2000’li yıllarda başta Arjantin olmak üzere Latin Amerika’da yükselen toplumsal mücadeleler dalgasının ardında, yukarıda özet biçimde anlatılmaya çalışılan tarihsel mücadele süreçlerinin uzun yıllara yayılan birikimlerinin önemli bir yer tuttuğunu gözden kaçırmamak gerekir. Bu dalganın bir devrime yol açmadan durulması olgusu yanıltıcı olmamalıdır. Yeterli ölçüde güçlü ve yaygın bir proleter devrimci örgütlenme olmadıkça bu kendiliğinden patlamaların başarılı devrimlerle sonuçlanamayacağı zaten açık bir olguydu, Lenin’i doğru anlayanlar için. Ama şunu unutmayalım ki, 2000’li yıllarda Latin Amerika’nın tamamını saran işçi-emekçi isyanları dalgası 90’lı yıllara hâkim olan “artık işçi sınıfı bitti”, “elveda proletarya” yavelerinin pompalandığı yılların ardından gelmiştir. Bu, işçi sınıfının devrimci potansiyelinin hiçbir yere kaybolmadığını ve devrimcilerin tarihsel iyimserliğinin doğrulandığını göstermek ve gelecek mücadelelere ümitle bakmak açısından önemlidir. Dahası 2000’li yılların Arjantin ve diğer Latin Amerika ülkelerindeki mücadeleleri, dişle tırnakla kazınarak elde edilmiş köklü mücadele geleneklerinin kolay kolay toplumsal hafızadan silinemeyeceğini de göstermiştir. Bu hafıza egemenler için daima bir korku kaynağıdır.

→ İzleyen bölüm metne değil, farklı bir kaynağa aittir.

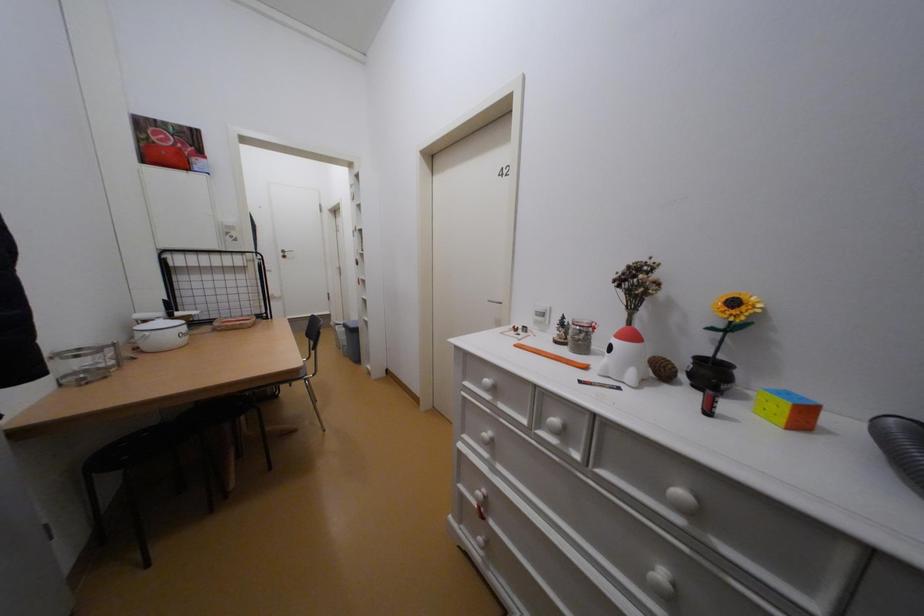
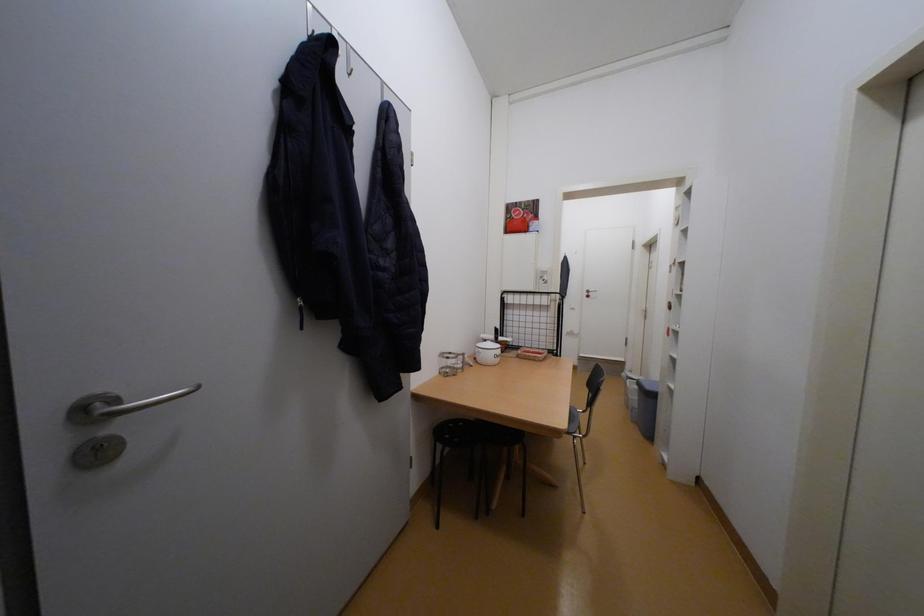
Question: The images are taken continuously from a first-person perspective. In which direction is your viewpoint rotating?

Choices:
 (A) Left
 (B) Right
 (C) Up
 (D) Down

Answer: (A)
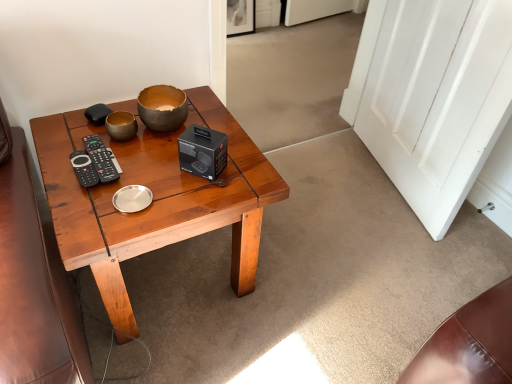
Find the location of a particular element. This screenshot has width=512, height=384. white glossy door at right is located at coordinates (437, 99).

This screenshot has width=512, height=384. Find the location of `black plastic remote at left`. black plastic remote at left is located at coordinates (101, 158).

From a real-world perspective, between wooden coffee table at center and matte brown bowl at center, who is vertically lower?

wooden coffee table at center.

Is wooden coffee table at center smaller than matte brown bowl at center?

Incorrect, wooden coffee table at center is not smaller in size than matte brown bowl at center.

Can you confirm if wooden coffee table at center is shorter than matte brown bowl at center?

No, wooden coffee table at center is not shorter than matte brown bowl at center.

Find the location of a particular element. The width and height of the screenshot is (512, 384). coffee table in front of the matte brown bowl at center is located at coordinates (154, 199).

In terms of height, does wooden coffee table at center look taller or shorter compared to white glossy door at right?

wooden coffee table at center is shorter than white glossy door at right.

Which object is positioned more to the right, wooden coffee table at center or white glossy door at right?

white glossy door at right.

Locate an element on the screen. coffee table that is under the white glossy door at right (from a real-world perspective) is located at coordinates (154, 199).

From the picture: Who is smaller, wooden coffee table at center or white glossy door at right?

With smaller size is white glossy door at right.

Where is `control that is above the wooden coffee table at center (from a real-world perspective)`? control that is above the wooden coffee table at center (from a real-world perspective) is located at coordinates (101, 158).

From a real-world perspective, is wooden coffee table at center located beneath black plastic remote at left?

Yes.

Does wooden coffee table at center lie behind black plastic remote at left?

No.

Between wooden coffee table at center and black plastic remote at left, which one has smaller size?

With smaller size is black plastic remote at left.

How many degrees apart are the facing directions of white glossy door at right and black plastic remote at left?

The facing directions of white glossy door at right and black plastic remote at left are 111 degrees apart.

In the scene shown: Can black plastic remote at left be found inside white glossy door at right?

No, black plastic remote at left is not inside white glossy door at right.

In the scene shown: How distant is white glossy door at right from black plastic remote at left?

white glossy door at right and black plastic remote at left are 1.25 meters apart from each other.

Is white glossy door at right facing away from black plastic remote at left?

No.

Considering the points (162, 128) and (240, 238), which point is behind, point (162, 128) or point (240, 238)?

The point (240, 238) is more distant.

Can you confirm if matte brown bowl at center is positioned to the left of wooden coffee table at center?

In fact, matte brown bowl at center is to the right of wooden coffee table at center.

Considering the positions of objects matte brown bowl at center and wooden coffee table at center in the image provided, who is in front, matte brown bowl at center or wooden coffee table at center?

Positioned in front is wooden coffee table at center.

Based on their positions, is black plastic remote at left located to the left or right of wooden coffee table at center?

black plastic remote at left is positioned on wooden coffee table at center's left side.

Can you tell me how much black plastic remote at left and wooden coffee table at center differ in facing direction?

0.539 degrees separate the facing orientations of black plastic remote at left and wooden coffee table at center.

Could you tell me if black plastic remote at left is facing wooden coffee table at center?

Yes, black plastic remote at left is turned towards wooden coffee table at center.

How much distance is there between black plastic remote at left and wooden coffee table at center?

A distance of 23.94 centimeters exists between black plastic remote at left and wooden coffee table at center.

Does matte brown bowl at center appear on the left side of black plastic remote at left?

In fact, matte brown bowl at center is to the right of black plastic remote at left.

Is matte brown bowl at center spatially inside black plastic remote at left, or outside of it?

matte brown bowl at center is not inside black plastic remote at left, it's outside.

From the image's perspective, would you say matte brown bowl at center is positioned over black plastic remote at left?

Yes, from the image's perspective, matte brown bowl at center is over black plastic remote at left.

The width and height of the screenshot is (512, 384). Find the location of `bowl that appears above the wooden coffee table at center (from the image's perspective)`. bowl that appears above the wooden coffee table at center (from the image's perspective) is located at coordinates (162, 107).

Identify the location of coffee table below the white glossy door at right (from the image's perspective). This screenshot has height=384, width=512. [x=154, y=199].

Considering their positions, is black plastic remote at left positioned closer to wooden coffee table at center than white glossy door at right?

The object closer to wooden coffee table at center is black plastic remote at left.

Which object lies nearer to the anchor point white glossy door at right, black plastic remote at left or matte brown bowl at center?

Among the two, matte brown bowl at center is located nearer to white glossy door at right.

Considering their positions, is black plastic remote at left positioned closer to wooden coffee table at center than matte brown bowl at center?

black plastic remote at left lies closer to wooden coffee table at center than the other object.

Based on their spatial positions, is white glossy door at right or wooden coffee table at center further from black plastic remote at left?

Based on the image, white glossy door at right appears to be further to black plastic remote at left.

Which object lies further to the anchor point wooden coffee table at center, white glossy door at right or black plastic remote at left?

white glossy door at right is further to wooden coffee table at center.

Based on their spatial positions, is wooden coffee table at center or matte brown bowl at center closer to black plastic remote at left?

The object closer to black plastic remote at left is matte brown bowl at center.

Based on their spatial positions, is white glossy door at right or wooden coffee table at center closer to matte brown bowl at center?

The object closer to matte brown bowl at center is wooden coffee table at center.

When comparing their distances from white glossy door at right, does matte brown bowl at center or wooden coffee table at center seem further?

Based on the image, matte brown bowl at center appears to be further to white glossy door at right.

This screenshot has width=512, height=384. What are the coordinates of `control between matte brown bowl at center and wooden coffee table at center in the up-down direction` in the screenshot? It's located at (101, 158).

This screenshot has width=512, height=384. What are the coordinates of `bowl situated between wooden coffee table at center and white glossy door at right from left to right` in the screenshot? It's located at (162, 107).

The height and width of the screenshot is (384, 512). I want to click on bowl located between black plastic remote at left and white glossy door at right in the left-right direction, so click(162, 107).

Find the location of a particular element. The image size is (512, 384). coffee table between black plastic remote at left and white glossy door at right is located at coordinates (154, 199).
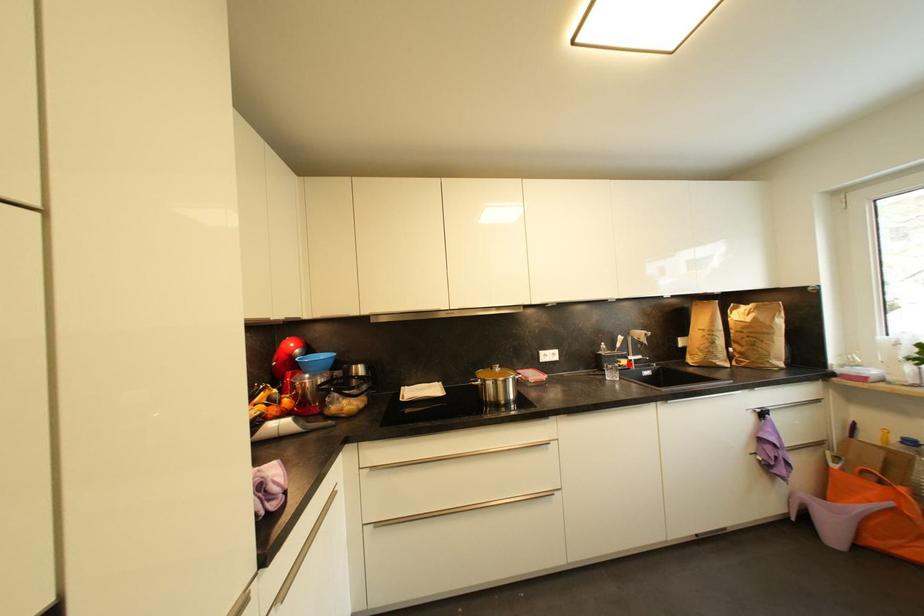
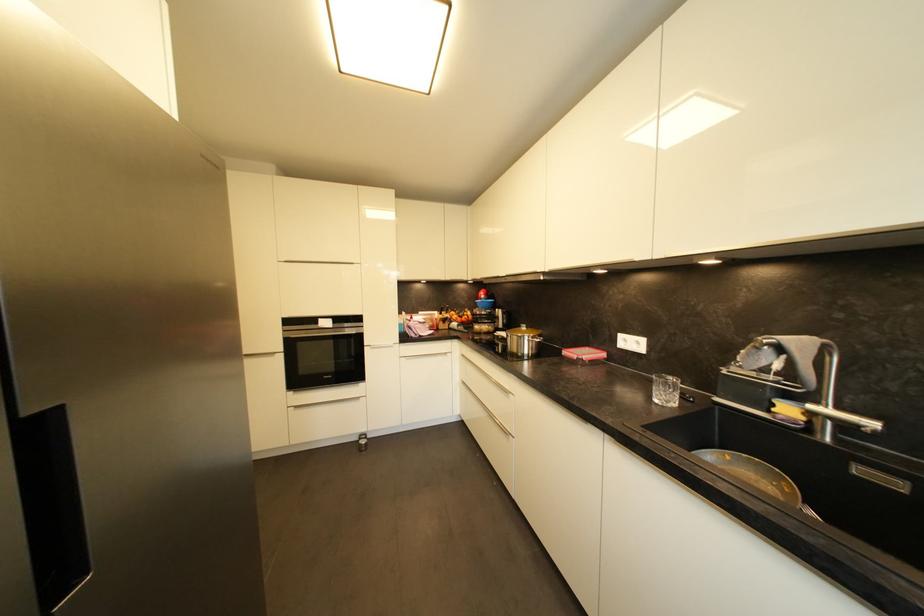
Locate, in the second image, the point that corresponds to the highlighted location in the first image.

(793, 411)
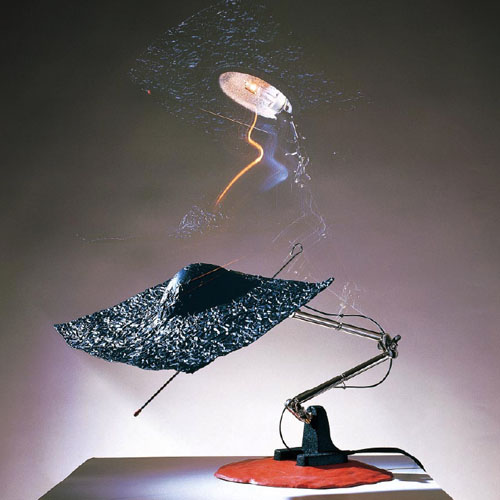
This screenshot has width=500, height=500. In order to click on table in this screenshot , I will do (x=158, y=488).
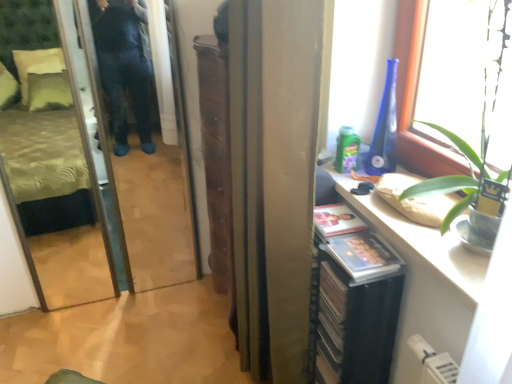
Question: From a real-world perspective, is transparent glass screen door at left positioned above or below satin gold curtain at center?

Choices:
 (A) below
 (B) above

Answer: (A)

Question: In terms of height, does transparent glass screen door at left look taller or shorter compared to satin gold curtain at center?

Choices:
 (A) short
 (B) tall

Answer: (B)

Question: Which of these objects is positioned closest to the transparent glass window at upper right?

Choices:
 (A) transparent glass screen door at left
 (B) satin gold curtain at center

Answer: (B)

Question: Based on their relative distances, which object is nearer to the satin gold curtain at center?

Choices:
 (A) transparent glass screen door at left
 (B) transparent glass window at upper right

Answer: (B)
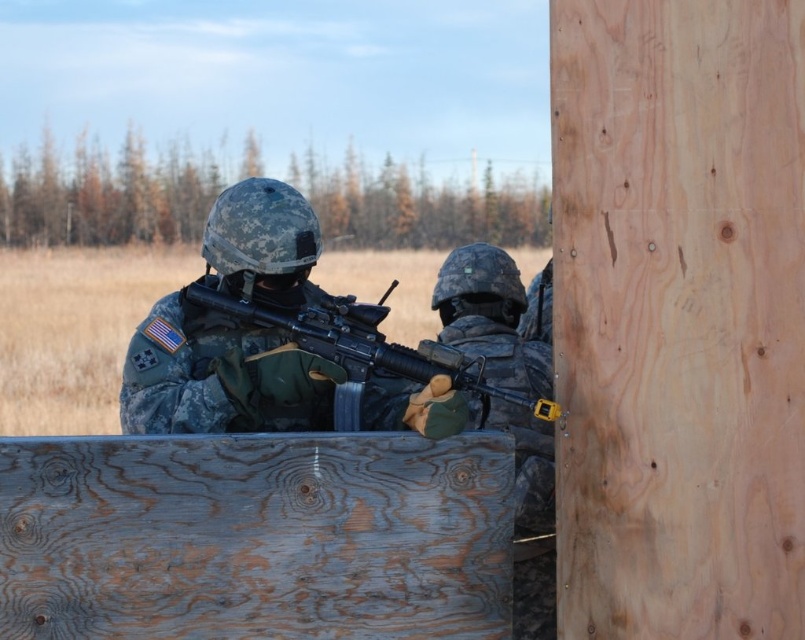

Genel olarak bakıldığında dünya işçi sınıfı hareketi ikinci emperyalist dünya savaşı sonrasındaki süreçte 60’lı ve 70’li yıllarda ulaştığı zirve noktasından sonra 80’li yıllarla birlikte önemli kayıplar yaşamış ve esasen gerilemiştir. 2000’li yıllarla birlikte tarihsel anlamda yeni ve uzun bir sınıf mücadeleleri dönemini haber veren bir hareketlenme ve mücadele eğilimi yeniden ortaya çıkmakla beraber, bu eğilim henüz 80’li ve 90’lı yılların kaybettirdiklerini geri kazandıracak noktaya gelmiş değildir. En önemlisi de hiç kuşkusuz sınıf bilinci ve örgütlülüğünün yaşadığı ağır kayıplardır. Yeni kuşaklar ile eski kuşaklar arasındaki bağlar ciddi bir yara almış, mücadele yoluna koyulan yeni kuşaklar eskinin paha biçilmez deneyimlerinden ciddi ölçüde mahrum biçimde el yordamıyla ilerlemek durumunda kalmışlardır. Dünya kapitalizminin ağır bir kriz içinde olduğu mevcut şartlarda bu hareketlerin yeni yükselişleri mutlaka olacaktır. Yeni yükselişler geldiğinde geçmişin yanılgılarından ne denli uzak durulabilirse hareketin başarıları o denli büyük olacaktır.
Önemli olan şairin dediği gibi sol memenin altındaki cevahiri karartmamaktır. Zulümle abat olanın sonu berbat olur sözü bir avunma değil, tarihin bir gerçekliğinin kavranışıdır.